# Economics of Life



## Roxane (Feb 26, 2008)

The dynamic love life

With every end comes a certain relief. Depending on the intensity of the relationship a proportionate amount of sorrow, regret and in some-cases disbelief can be added.

The relief is due to all the things that can now be swept clear off the personal “to do” list. With every relationship comes a certain amount of work and sacrifice, when that is erased an empty space of free time is restored. Subsequently one is finally able to attend to all those tasks that one was forced to subsidize during the relationship. That is the mentioned relief. We are relieved of looking, smelling and feeling well everyday. 
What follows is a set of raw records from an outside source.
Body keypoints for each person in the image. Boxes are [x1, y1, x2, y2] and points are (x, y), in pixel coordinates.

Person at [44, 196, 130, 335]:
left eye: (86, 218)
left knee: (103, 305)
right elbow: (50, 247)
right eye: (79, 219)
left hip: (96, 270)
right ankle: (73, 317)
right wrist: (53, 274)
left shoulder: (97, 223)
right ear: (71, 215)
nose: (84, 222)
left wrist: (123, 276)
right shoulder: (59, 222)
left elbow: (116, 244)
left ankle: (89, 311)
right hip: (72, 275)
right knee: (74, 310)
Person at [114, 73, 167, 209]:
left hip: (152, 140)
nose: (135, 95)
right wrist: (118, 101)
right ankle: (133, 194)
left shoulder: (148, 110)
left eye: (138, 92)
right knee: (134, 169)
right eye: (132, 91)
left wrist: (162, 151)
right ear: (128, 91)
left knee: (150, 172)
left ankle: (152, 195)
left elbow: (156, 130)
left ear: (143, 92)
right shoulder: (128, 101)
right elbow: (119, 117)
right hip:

Typically we now start looking our selves, looking for new alternatives that look, smell and feel well. We look for a substitute option to fill the empty space in time. The possible bliss of relief subsides and is quickly forgotten and as days become tomorrows yesterdays the personal demand for someone new increases.

We forget that a relationship means we have to give, until it takes from us. I ask you, reader, I ask you why? What is the reason that we are never so discouraged as to stop looking for that exceptional relationship where we will give, without it taking from us? And how can we not, as a side-glance confirms relationships with the elimination of relief is positively possible? -The endless relationship with mutual gain. -The economic win-win situation, could it be a nominal statement?


----------



## JohnN (Feb 27, 2008)

Enjoyable read, I liked it, short and sweet. Your use of language was also well chosen. Sufficiently emmotive. To answer your question...



> What is the reason that we are never so discouraged as to stop looking for that exceptional relationship where we will give, without it taking from us?



Human needs. Check out Maslow's Triangle of Hierarchical needs. We start at the bottom and work our way up.

Image:Maslow& - Wikipedia, the free encyclopedia


----------



## Roxane (Feb 27, 2008)

Thanks! yep that does answer the question


----------



## Zensati (Feb 27, 2008)

Relationships are about giving and receiving. We desire relationships because of our sexual drives.


----------